Following Thorganby's appointment and the promise of a hard line being taken with pro-independence agitation, Mackie has decided that the time is right for the SLA to launch an armed insurrection. Thorganby is taken prisoner by Sukey while on a brief walking holiday in the Highlands. The SLA seize Fort William, while several Scottish regiments of the British Army defect to the SLA. Mackie openly joins the insurrection. MacNair prepares the bridge at Ballachulish for demolition, to forestall any counter-attack. Left alone briefly, he stuns Duguid and snatches Bucholz's letter from him. Brodie seriously wounds him with a knife but he breaks free. Brodie blows up the Ballachulish bridge to stop him, causing many SLA casualties.

Thorganby is stunned to discover that Cameron is An Ceannard. Cameron believes that Scotland will become an independent nation only if blood is shed in a war of liberation. He forces Thorganby to walk to English lines in his pyjamas in full view of the press and TV cameras, to ensure maximum humiliation and publicity. The SLA then begin to advance south through Argyll. In London, the Cabinet is prepared to capitulate. Thorganby is especially despondent. However, Brodie, who had been placed under arrest by the SLA for insubordination, has deserted and brought with him Bucholz's letter, which MacNair had dropped. He expects a reward, but Rennie arrests him for the murder of MacNair, whose body has been found under the ruined Ballachulish Bridge.

Prime Minister Harvey uses Bucholz's letter to sway the Cabinet into decisive action. He then reads selected parts of the letter on television, stating that the avowed aim of Bucholz and Mackie was to establish a socialist dictatorship in Scotland. When Cameron hears the broadcast, he forces Mackie to flee, rather than face retribution. The broadcast also induces many recent recruits to desert the SLA, taking advantage of an amnesty announced by Harvey.
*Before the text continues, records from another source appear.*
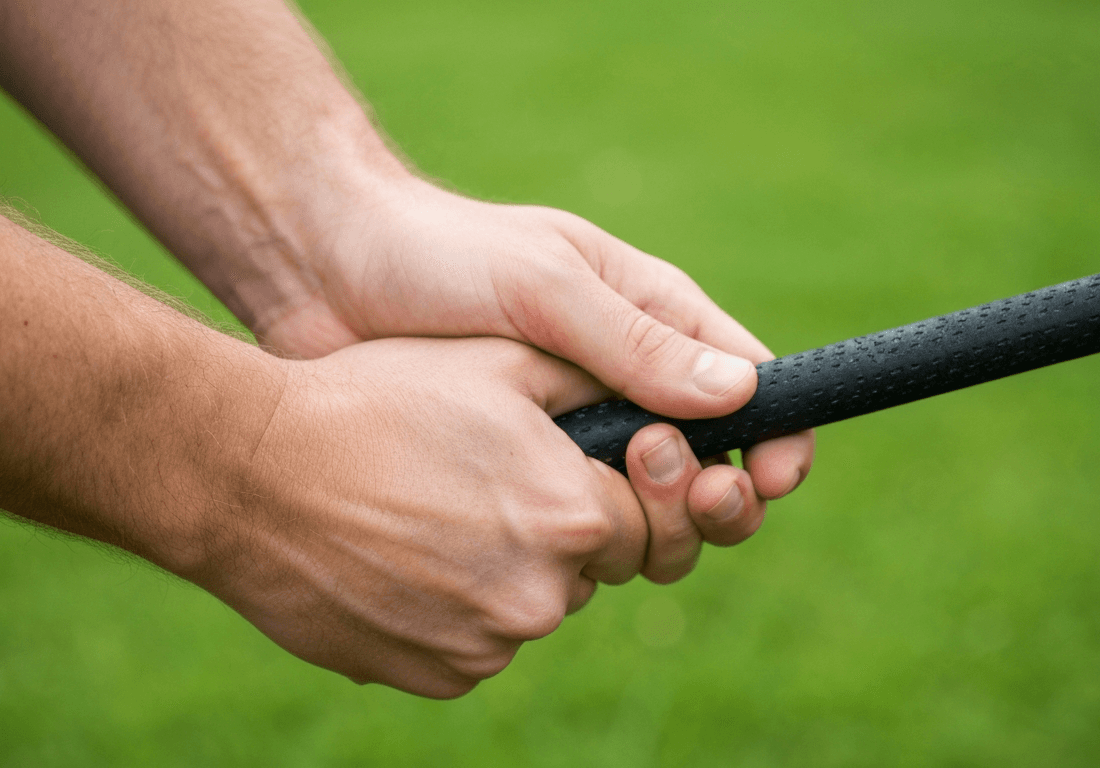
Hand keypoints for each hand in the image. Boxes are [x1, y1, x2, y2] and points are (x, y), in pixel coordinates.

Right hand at [184, 337, 786, 696]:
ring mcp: (485, 648)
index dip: (615, 479)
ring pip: (532, 603)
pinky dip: (458, 606)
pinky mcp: (436, 678)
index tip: (567, 457)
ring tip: (434, 506)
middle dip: (563, 522)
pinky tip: (406, 551)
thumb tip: (703, 393)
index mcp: (571, 517)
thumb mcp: (497, 360)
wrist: (247, 473)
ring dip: (506, 564)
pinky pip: (477, 642)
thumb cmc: (374, 400)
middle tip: (493, 477)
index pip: (646, 513)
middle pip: (592, 564)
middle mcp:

Henderson has already disavowed the SLA, and he and Harvey negotiate a limited form of independence for Scotland. The SLA tries to retreat into the Western Highlands, but its remnants are defeated and scattered by an air assault. Cameron takes to the hills as a fugitive.
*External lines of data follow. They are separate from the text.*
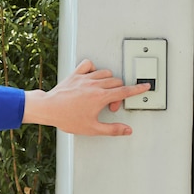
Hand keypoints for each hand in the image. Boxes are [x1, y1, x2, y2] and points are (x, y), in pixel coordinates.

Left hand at [22, 59, 149, 135]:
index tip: (145, 86)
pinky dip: (93, 68)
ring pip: (105, 72)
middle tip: (110, 105)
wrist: (48, 108)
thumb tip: (127, 130)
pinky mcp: (75, 74)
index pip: (125, 91)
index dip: (137, 89)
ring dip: (108, 81)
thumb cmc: (67, 118)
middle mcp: (95, 85)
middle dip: (118, 93)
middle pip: (117, 82)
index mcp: (101, 97)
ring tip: (102, 93)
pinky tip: (92, 77)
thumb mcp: (92, 128)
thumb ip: (112, 129)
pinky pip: (88, 64)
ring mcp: (85, 77)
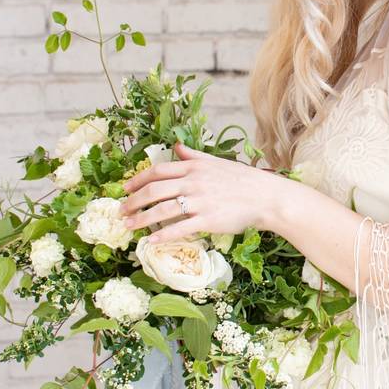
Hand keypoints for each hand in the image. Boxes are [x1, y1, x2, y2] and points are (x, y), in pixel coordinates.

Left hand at [119, 142, 280, 242]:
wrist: (266, 197)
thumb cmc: (243, 180)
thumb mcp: (216, 162)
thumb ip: (193, 156)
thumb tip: (176, 147)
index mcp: (194, 167)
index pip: (158, 171)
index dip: (138, 179)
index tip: (125, 188)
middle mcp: (193, 182)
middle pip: (154, 190)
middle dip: (133, 201)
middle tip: (121, 211)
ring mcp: (200, 201)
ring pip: (162, 210)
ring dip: (141, 218)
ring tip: (129, 226)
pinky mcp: (208, 219)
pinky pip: (180, 228)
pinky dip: (163, 235)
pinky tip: (151, 241)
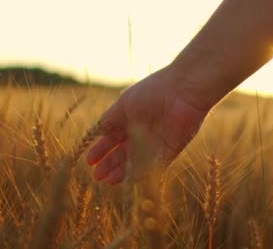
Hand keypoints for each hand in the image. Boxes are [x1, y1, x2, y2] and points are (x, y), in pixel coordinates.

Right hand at [86, 66, 208, 183]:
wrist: (182, 91)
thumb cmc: (151, 92)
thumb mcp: (124, 104)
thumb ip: (110, 120)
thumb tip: (96, 134)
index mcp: (129, 118)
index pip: (111, 138)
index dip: (100, 150)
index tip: (89, 161)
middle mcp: (141, 132)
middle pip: (122, 153)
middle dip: (109, 165)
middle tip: (98, 176)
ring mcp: (155, 143)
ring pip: (136, 163)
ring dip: (122, 172)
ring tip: (109, 181)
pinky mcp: (170, 151)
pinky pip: (154, 166)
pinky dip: (142, 174)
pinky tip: (129, 180)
Two months later, an independence ceremony is held in Edinburgh. Thorganby has died of pneumonia, Mackie and Bucholz have fled to the Soviet Union while Sukey Dunmayne, who has been granted an amnesty, has given birth to Mackie's child. Cameron makes a sensational appearance at the ceremony and tries to hoist the Scottish flag. When the flag party tries to arrest him, he commits suicide, stabbing himself with a Sgian-dubh.

==Cast in the television series==

- Maria Aitken as Sukey Dunmayne
- John Cairney as John Mackie
- Bill Henderson as Robert Duguid
- Madeleine Christie as Mrs. Merrilies
- Clinton Greyn as Colonel Cameron
- Cyril Luckham as Lord Thorganby
- Leonard Maguire as James Henderson
- Maurice Roëves as Brodie
- Bill Simpson as MacNair
- Gerry Slevin as Chief Insp. Rennie
- Peter Cellier as Hart
- Paul Whitsun-Jones as Levi

==Reception==
Both the novel and the television serial were considered quite controversial at the time of publication and transmission. Gordon Wilson, then leader of the SNP, called for the serial not to be aired. That went ahead, but the SNP submitted a complaint which the BBC's Programmes Complaints Commission partially upheld on the grounds that the use of the SNP's name and branding could mislead viewers into thinking it supported violence. Consequently, the BBC has not reaired the series since its original screening. It was believed for many years that the master tapes had been wiped because of the controversy, but in 2012 the BBC said that they were held in the archives of BBC Scotland. In 2023, the BBC said two of the five episodes were missing from its archives.

In 2010 Alex Salmond, then leader of the SNP, told Douglas Hurd that it was one of his favourite novels and described it as "a cracking read". Mike Russell, then SNP president, said in 2023 that he thought the series had done more good than harm.